Przedział zapełnił się, pociąg zabuczał, syknął zamykanymi drzwiami i ruszył z szarpnięciem. Baaardzo Ładna lekko się zachwiała i oparła mi dłoń na ramieniu. Pachniała czymś, co kojarzyło się z ciepłem kominka i świątecznym ciastem domowej roboty. Natychmiast przeprosiła, a ja nadal patrzyłem w okno. Pociąg minął ostatnie szare domy i zaczęły się przedpruszkowskie pola, o tej porze roku porośnięte tylko zeschłymi badylami. Na szybie pojawiły się pierwsze krople deszczu, a ja pogratulowałem sobie w duchu tego, że jadę w cieple i do tego na siedząco.

Oderwałem wzrok od szyby i rozejrzałem się po przedziale. Popatrzyłem na ludzi przede mną, siedzących i stojących, a później odwróciłem głowę do tyłu i uniosłem się lekko na siedzeniu.
Wszyscy tu byli. Wszyscy bohaterowie moich wymyślonych historii wsiedli dzisiaj do jednego przedziału. Nie potrafiłem obliczyć prawdopodobieństwa tego zdarzenia, ale przy założeniu, że w pociągu jest ze dwieście miejsc siedzących, w zależności od tego, ile wagonów jest w składzie, i pewnie drugie tyle miejsc stojących, szanse na to, że dwanaścioro nieznajomych wsiądzie przypadkowo do tego samego przedziału są bardzo, bardzo niewielkie.

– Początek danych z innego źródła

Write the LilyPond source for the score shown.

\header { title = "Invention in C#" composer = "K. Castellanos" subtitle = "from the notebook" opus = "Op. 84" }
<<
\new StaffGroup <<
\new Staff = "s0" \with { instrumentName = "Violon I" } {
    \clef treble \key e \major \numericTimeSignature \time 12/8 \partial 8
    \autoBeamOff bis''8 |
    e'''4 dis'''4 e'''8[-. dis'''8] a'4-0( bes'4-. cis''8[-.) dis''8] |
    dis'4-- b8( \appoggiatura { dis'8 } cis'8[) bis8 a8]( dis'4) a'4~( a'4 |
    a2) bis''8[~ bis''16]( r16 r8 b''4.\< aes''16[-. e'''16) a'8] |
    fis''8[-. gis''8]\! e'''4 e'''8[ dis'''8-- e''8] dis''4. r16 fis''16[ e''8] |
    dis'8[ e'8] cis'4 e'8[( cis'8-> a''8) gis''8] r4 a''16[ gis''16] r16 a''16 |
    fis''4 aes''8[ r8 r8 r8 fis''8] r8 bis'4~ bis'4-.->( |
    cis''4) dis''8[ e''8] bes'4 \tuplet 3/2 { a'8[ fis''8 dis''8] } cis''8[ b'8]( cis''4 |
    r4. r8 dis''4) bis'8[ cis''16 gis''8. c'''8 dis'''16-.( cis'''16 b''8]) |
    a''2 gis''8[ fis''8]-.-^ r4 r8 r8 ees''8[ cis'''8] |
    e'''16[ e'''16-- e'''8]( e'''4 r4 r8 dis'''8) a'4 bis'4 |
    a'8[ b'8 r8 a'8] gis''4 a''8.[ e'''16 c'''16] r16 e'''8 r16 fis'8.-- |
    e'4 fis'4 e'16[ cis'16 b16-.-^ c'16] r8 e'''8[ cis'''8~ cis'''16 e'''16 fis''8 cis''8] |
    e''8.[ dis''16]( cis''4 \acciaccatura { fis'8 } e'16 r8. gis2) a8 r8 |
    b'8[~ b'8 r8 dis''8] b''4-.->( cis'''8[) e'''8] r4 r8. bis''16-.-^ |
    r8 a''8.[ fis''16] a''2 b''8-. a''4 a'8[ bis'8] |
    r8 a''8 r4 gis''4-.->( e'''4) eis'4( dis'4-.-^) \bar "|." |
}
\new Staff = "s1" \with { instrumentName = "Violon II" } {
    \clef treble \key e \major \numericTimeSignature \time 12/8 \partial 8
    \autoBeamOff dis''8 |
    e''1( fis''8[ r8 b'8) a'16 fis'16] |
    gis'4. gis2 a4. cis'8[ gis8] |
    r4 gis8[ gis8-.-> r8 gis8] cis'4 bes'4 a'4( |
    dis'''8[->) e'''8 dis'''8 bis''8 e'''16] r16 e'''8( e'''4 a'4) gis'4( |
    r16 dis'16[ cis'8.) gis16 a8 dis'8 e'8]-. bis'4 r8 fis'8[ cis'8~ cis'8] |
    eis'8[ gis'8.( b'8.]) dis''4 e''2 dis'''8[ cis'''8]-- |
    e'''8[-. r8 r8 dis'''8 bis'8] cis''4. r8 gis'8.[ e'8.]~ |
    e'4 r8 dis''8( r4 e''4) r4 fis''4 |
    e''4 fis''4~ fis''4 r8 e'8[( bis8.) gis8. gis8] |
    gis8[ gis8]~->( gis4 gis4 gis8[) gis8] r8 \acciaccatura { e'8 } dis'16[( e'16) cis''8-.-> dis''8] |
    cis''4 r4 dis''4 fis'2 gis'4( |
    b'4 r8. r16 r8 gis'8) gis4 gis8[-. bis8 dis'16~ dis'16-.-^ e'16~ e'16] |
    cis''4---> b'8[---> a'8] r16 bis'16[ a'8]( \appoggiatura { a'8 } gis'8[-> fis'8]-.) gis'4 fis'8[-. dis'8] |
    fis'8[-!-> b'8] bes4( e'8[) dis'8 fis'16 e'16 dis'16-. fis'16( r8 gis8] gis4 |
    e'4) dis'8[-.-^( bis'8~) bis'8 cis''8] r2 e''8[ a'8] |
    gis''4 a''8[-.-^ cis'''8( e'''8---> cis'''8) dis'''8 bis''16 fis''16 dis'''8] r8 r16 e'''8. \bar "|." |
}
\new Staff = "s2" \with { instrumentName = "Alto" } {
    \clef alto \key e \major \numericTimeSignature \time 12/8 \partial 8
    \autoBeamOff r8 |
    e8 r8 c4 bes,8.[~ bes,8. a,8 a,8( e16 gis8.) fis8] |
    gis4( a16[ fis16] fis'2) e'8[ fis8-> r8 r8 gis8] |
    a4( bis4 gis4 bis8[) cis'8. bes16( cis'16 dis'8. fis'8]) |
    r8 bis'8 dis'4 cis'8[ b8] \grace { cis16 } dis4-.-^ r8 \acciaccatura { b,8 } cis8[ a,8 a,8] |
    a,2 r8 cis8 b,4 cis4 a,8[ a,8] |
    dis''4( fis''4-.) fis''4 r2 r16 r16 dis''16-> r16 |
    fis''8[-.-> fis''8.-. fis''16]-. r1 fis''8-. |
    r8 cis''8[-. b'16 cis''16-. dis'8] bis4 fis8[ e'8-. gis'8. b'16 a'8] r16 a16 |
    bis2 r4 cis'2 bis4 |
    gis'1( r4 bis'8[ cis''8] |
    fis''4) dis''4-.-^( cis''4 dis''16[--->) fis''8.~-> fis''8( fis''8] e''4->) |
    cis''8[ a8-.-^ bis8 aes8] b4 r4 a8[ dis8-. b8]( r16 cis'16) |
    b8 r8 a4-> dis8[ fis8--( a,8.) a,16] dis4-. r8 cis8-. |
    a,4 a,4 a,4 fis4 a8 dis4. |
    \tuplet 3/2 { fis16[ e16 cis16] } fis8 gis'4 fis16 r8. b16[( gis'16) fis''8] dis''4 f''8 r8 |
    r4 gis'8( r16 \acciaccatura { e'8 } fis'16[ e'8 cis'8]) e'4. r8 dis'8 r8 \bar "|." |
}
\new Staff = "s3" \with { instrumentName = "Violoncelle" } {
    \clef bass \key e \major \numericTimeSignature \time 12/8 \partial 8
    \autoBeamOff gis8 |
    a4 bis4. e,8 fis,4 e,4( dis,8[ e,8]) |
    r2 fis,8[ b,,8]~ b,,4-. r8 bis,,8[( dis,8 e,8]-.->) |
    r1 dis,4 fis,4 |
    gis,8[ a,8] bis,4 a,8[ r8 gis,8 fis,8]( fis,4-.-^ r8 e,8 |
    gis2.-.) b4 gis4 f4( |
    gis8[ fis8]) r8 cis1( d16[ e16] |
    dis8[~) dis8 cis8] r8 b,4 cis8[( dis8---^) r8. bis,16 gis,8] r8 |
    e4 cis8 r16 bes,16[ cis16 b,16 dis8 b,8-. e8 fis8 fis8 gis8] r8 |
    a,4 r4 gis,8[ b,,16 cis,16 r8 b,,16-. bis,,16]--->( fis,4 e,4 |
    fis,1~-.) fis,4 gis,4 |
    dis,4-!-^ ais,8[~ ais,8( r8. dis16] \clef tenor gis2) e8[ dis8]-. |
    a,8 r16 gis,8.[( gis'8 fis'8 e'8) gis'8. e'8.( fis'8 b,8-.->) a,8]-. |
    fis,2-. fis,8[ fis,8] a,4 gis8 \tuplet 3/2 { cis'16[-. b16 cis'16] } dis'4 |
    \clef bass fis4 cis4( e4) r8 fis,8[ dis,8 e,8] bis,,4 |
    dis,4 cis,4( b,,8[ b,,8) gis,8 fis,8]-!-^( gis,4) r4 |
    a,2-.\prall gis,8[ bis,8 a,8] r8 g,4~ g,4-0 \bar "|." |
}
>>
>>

Gapiłem się na otaczających mnie ludzi i musiałem mieć przy tym wyjątkowo głupią minę, bo siedząca naprzeciwko Psiapsiółka zaszeptała coś do drugiej i obie zachichotały, jakby razem miały czterdzieści lat, a nie każda oddzielnie. Podciągnąłem do góry szczękę i zmusiłem się, żeby patrzeć w okno, ale nie mogłem się powstrzymać od zerkania na nich od czasu do czasu.